Há uma desvalorização do trabalho pelas elites que é mimetizada pelas classes mais baixas, cada vez mais iludidas com a ideia de uma ascensão social fictícia. O trabalho não é valorizado a menos que possa dar dinheiro. Já nem o estatuto social que era atribuído a algumas profissões se mantém. Não é importante ser professor, médico ou engenheiro. É importante ter dinheiro. Não é valorizado o contributo que cada um de nós, com o seu trabalho, possa dar à sociedade. É valorizado o poder material.

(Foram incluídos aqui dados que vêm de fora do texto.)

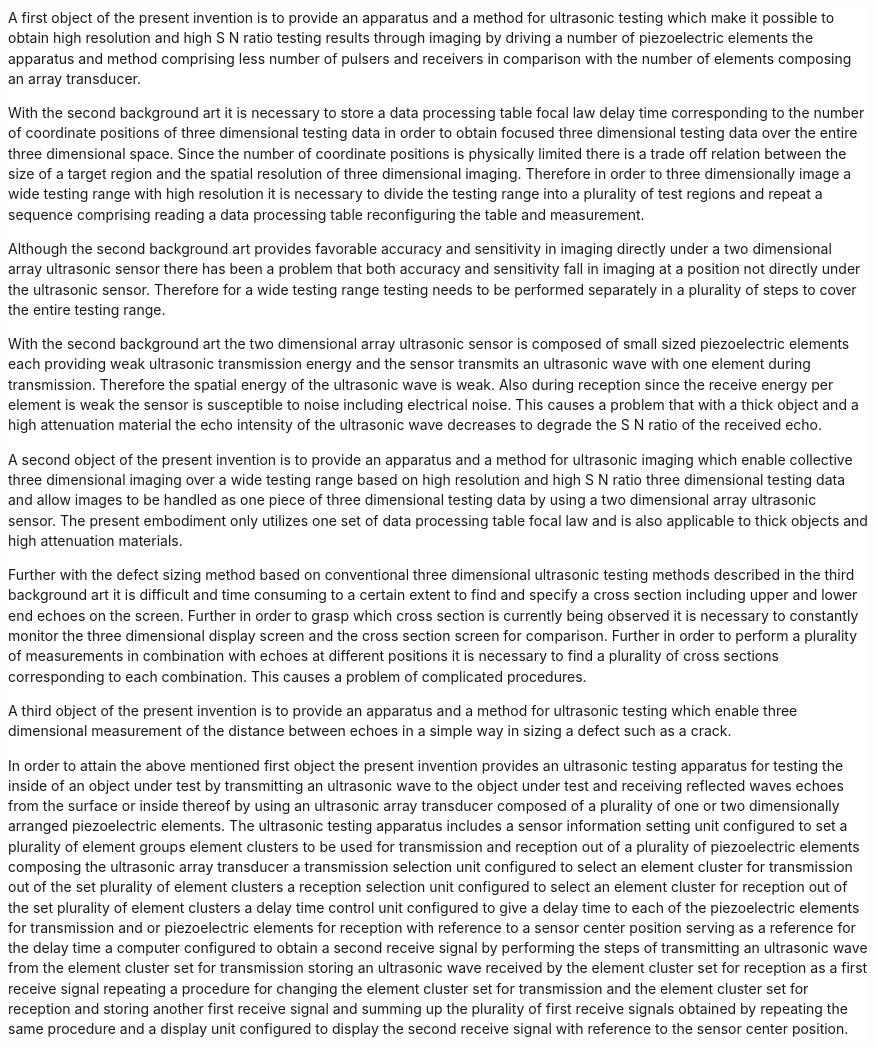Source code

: A first object of the present invention is to provide an apparatus and a method for ultrasonic testing which make it possible to obtain high resolution and high S N ratio testing results through imaging by driving a number of piezoelectric elements the apparatus and method comprising less number of pulsers and receivers in comparison with the number of elements composing an array transducer.

With the second background art it is necessary to store a data processing table focal law delay time corresponding to the number of coordinate positions of three dimensional testing data in order to obtain focused three dimensional testing data over the entire three dimensional space. Since the number of coordinate positions is physically limited there is a trade off relation between the size of a target region and the spatial resolution of three dimensional imaging. Therefore in order to three dimensionally image a wide testing range with high resolution it is necessary to divide the testing range into a plurality of test regions and repeat a sequence comprising reading a data processing table reconfiguring the table and measurement.

Although the second background art provides favorable accuracy and sensitivity in imaging directly under a two dimensional array ultrasonic sensor there has been a problem that both accuracy and sensitivity fall in imaging at a position not directly under the ultrasonic sensor. Therefore for a wide testing range testing needs to be performed separately in a plurality of steps to cover the entire testing range.

With the second background art the two dimensional array ultrasonic sensor is composed of small sized piezoelectric elements each providing weak ultrasonic transmission energy and the sensor transmits an ultrasonic wave with one element during transmission. Therefore the spatial energy of the ultrasonic wave is weak. Also during reception since the receive energy per element is weak the sensor is susceptible to noise including electrical noise. This causes a problem that with a thick object and a high attenuation material the echo intensity of the ultrasonic wave decreases to degrade the S N ratio of the received echo.

A second object of the present invention is to provide an apparatus and a method for ultrasonic imaging which enable collective three dimensional imaging over a wide testing range based on high resolution and high S N ratio three dimensional testing data and allow images to be handled as one piece of three dimensional testing data by using a two dimensional array ultrasonic sensor. The present embodiment only utilizes one set of data processing table focal law and is also applicable to thick objects and high attenuation materials.

Further with the defect sizing method based on conventional three dimensional ultrasonic testing methods described in the third background art it is difficult and time consuming to a certain extent to find and specify a cross section including upper and lower end echoes on the screen. Further in order to grasp which cross section is currently being observed it is necessary to constantly monitor the three dimensional display screen and the cross section screen for comparison. Further in order to perform a plurality of measurements in combination with echoes at different positions it is necessary to find a plurality of cross sections corresponding to each combination. This causes a problem of complicated procedures.

A third object of the present invention is to provide an apparatus and a method for ultrasonic testing which enable three dimensional measurement of the distance between echoes in a simple way in sizing a defect such as a crack.

In order to attain the above mentioned first object the present invention provides an ultrasonic testing apparatus for testing the inside of an object under test by transmitting an ultrasonic wave to the object under test and receiving reflected waves echoes from the surface or inside thereof by using an ultrasonic array transducer composed of a plurality of one or two dimensionally arranged piezoelectric elements. The ultrasonic testing apparatus includes a sensor information setting unit configured to set a plurality of element groups element clusters to be used for transmission and reception out of a plurality of piezoelectric elements composing the ultrasonic array transducer a transmission selection unit configured to select an element cluster for transmission out of the set plurality of element clusters a reception selection unit configured to select an element cluster for reception out of the set plurality of element clusters a delay time control unit configured to give a delay time to each of the piezoelectric elements for transmission and or piezoelectric elements for reception with reference to a sensor center position serving as a reference for the delay time a computer configured to obtain a second receive signal by performing the steps of transmitting an ultrasonic wave from the element cluster set for transmission storing an ultrasonic wave received by the element cluster set for reception as a first receive signal repeating a procedure for changing the element cluster set for transmission and the element cluster set for reception and storing another first receive signal and summing up the plurality of first receive signals obtained by repeating the same procedure and a display unit configured to display the second receive signal with reference to the sensor center position.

Há crianças e adolescentes que respondem sem pestanejar com um “quero ser rico” à tradicional pergunta que sobre o que querem ser. Eles querem ser youtubers, jogadores da bola, influencers, criptomilionários. Não querem ser nada, verdadeiramente, querem ter. Ironicamente, as profissões que parecem mais distantes de desaparecer na vaga tecnológica da Inteligência Artificial são as que hoje estão na categoria de “trabalho de pobre”, as que se dedicam ao cuidado e às limpezas, aos trabalhos manuais, que na pandemia dissemos serem “essenciais”, mas que tanto desprezamos e desvalorizamos.
A ideia de que o trabalho nos define está, cada vez mais, fora de moda. E talvez haja um lado muito positivo nisso. Mas o desprezo por aquilo que se faz é também um sintoma de uma sociedade deslassada, que endeusa o ilusório mérito individual e perde de vista a força do que se produz num coletivo. Estamos cada vez mais pobres. E é de espírito.
Talvez esteja na altura de ensinarmos às crianças que há uma dignidade associada ao trabalho, que não se esgota no estatuto nem no dinheiro, mas na possibilidade de produzirmos um efeito no mundo. E que essa será sempre uma enorme riqueza.